The book also delves into the genre of magical realism, a personal fascination for Slaughter.
“I think I like weird stuff, that’s part of it, and I think that the contrast between the supernatural, the strange, the magical and a real-world setting heightens the weirdness of the magical realism,” she said. “I’m constantly trying to work out in my own life whether or not I can believe in magic, and whether magic is something we create on our own in the world or if it does exist somewhere cosmically.”
Slaughter’s first foray into writing came during undergrad, back when she was a sophomore neuroscience student.
“I was not having a good time in college and I didn’t have any friends and I was very lost,” she said. “… I knew I wanted my life to be something different than what it was, but I also felt that I had to choose a career that was very safe.”
That changed when Slaughter stumbled onto some of Richard Siken’s poetry when browsing Pinterest. She immediately ordered “Crush,” his first poetry collection.
“I sat and read the book while sitting on the living room floor of my apartment, and then I spent the next three days just writing almost manically, writing poetry,” Slaughter said. “And decided then that I wanted to pursue writing and that I was going to make that hard choice.”

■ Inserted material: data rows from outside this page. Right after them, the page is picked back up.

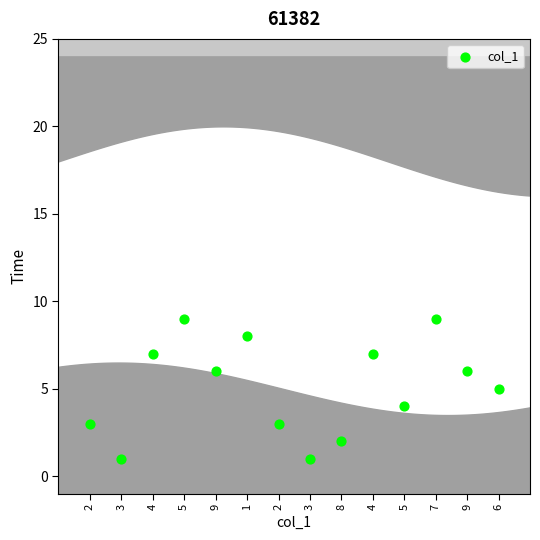

What is the range of X values (max minus min)?

13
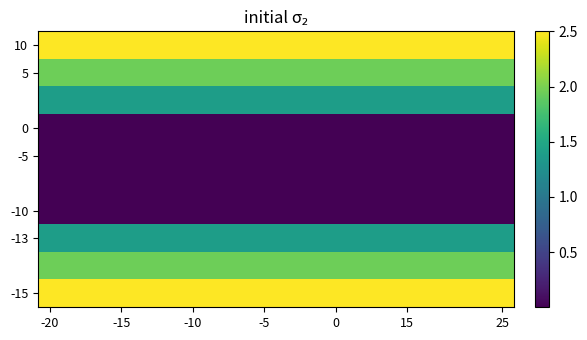

How many series are shown in this chart?

10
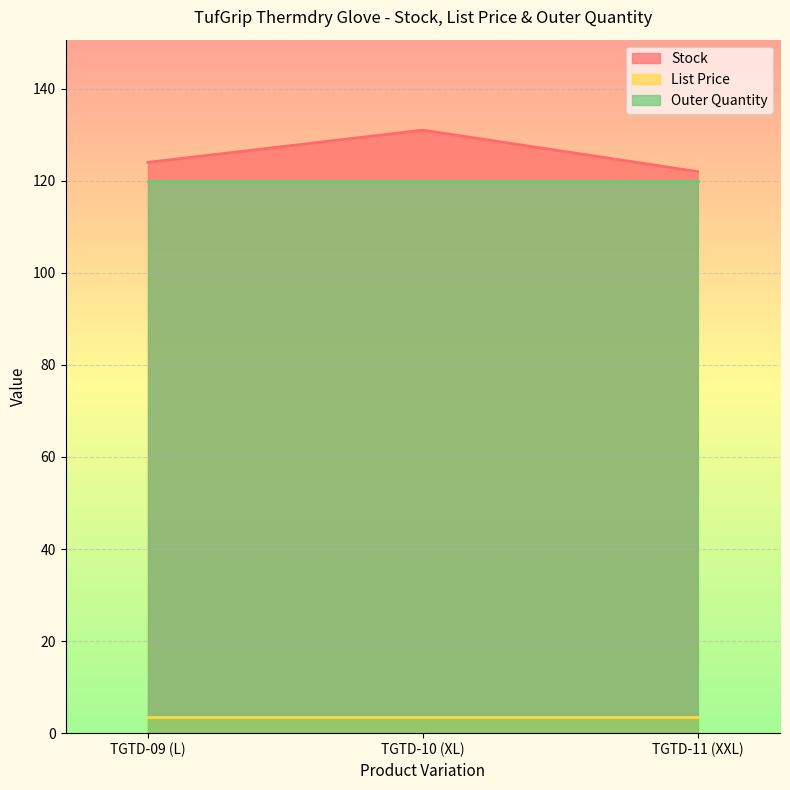

Between TGTD-11 (XXL) and TGTD-10 (XL), which is larger?

TGTD-10 (XL)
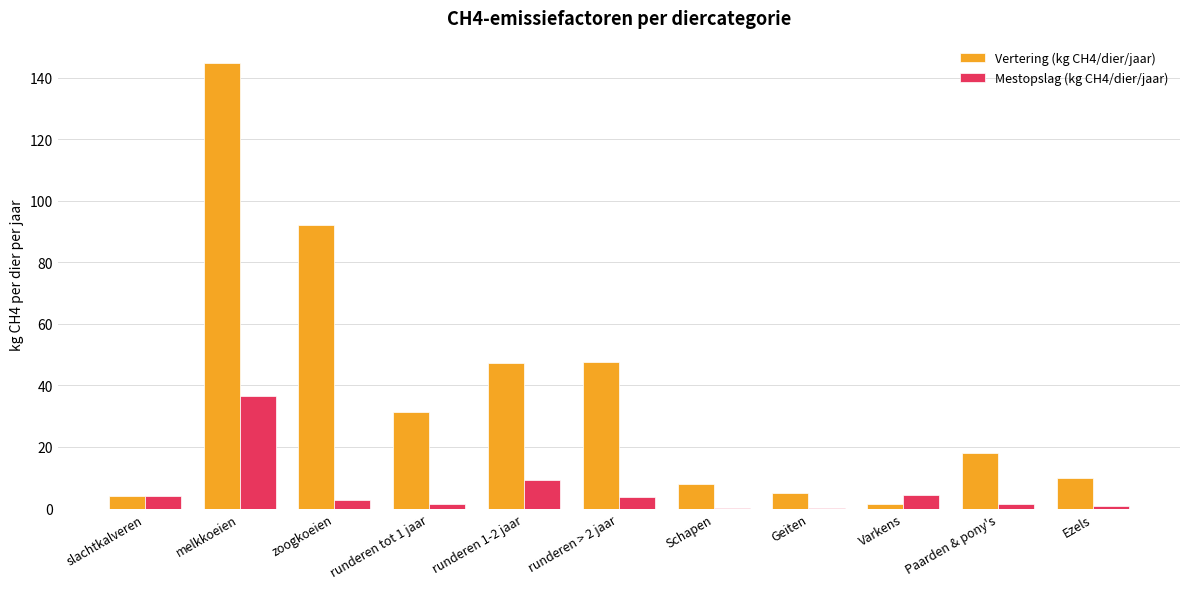

Is it true that Mestopslag (kg CH4/dier/jaar) equals 36.6 at melkkoeien?

True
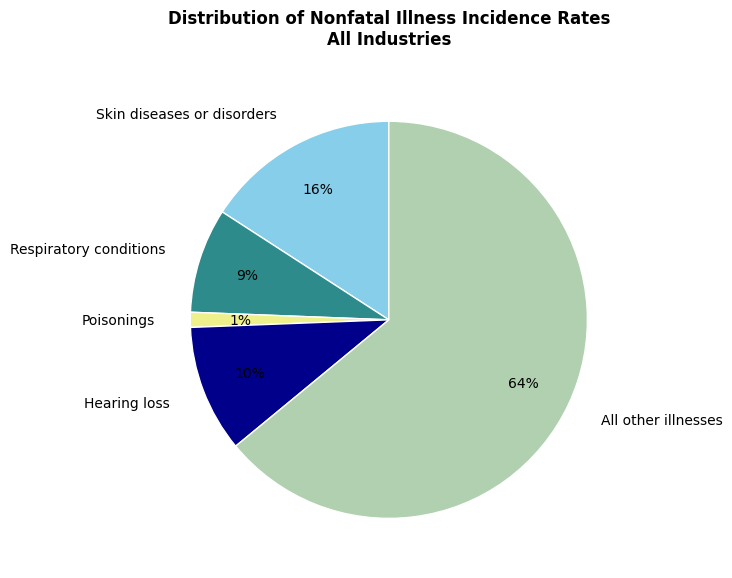

To the nearest percent, what percentage of the pie is Respiratory conditions?

9%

That relentless pursuit led Slaughter, a native of north Texas, to Bowling Green and eventually to Tallahassee, Florida, for her PhD.
She enjoyed a supportive writing community at FSU and grew as a writer more than she ever could have expected, but also wrestled with things like imposter syndrome and critiques rooted in sexism.
“I experienced, in my program, some resistance to my style of writing and the things I liked in writing, and I think I lost my wide-eyed innocence about the writing world during that time,” She said. “Some of which was necessary and some of which was not.”
There would be times when men in the program would discount her work as too emotional, or that her feelings were not worth writing about. Slaughter found she was not only female author who has received that kind of treatment.
Her dissertation was composed of her poetry collection “The Sorrow Festival” as well as a critical component of scholarly research on its themes and inspirations. In this case, her focus was on women’s confessional writing.
“Through some research about how this has played out historically over time, and the misogyny that is built into the DNA of academia and into the way we talk about writing and poetry specifically, that helped validate what I was going through,” Slaughter said. “Because I was like ‘oh this has been (going on) forever’, it’s not just people in my program now, this is a thing that’s been happening since the 1800s.”
Those experiences were a bit creatively scarring for Slaughter, but she said that writing “A Manual” was “a really big part of bouncing back from that.”
David Bell, author and interim director of WKU’s MFA program, said he knew Slaughter was going to do great things.
“I keep saying I don’t know how much I really taught her because she already knew what was going on, but I’m very happy for her because I know she’s worked very hard at her writing and I think it’s just the very beginning of the great things she’s going to accomplish,” he said.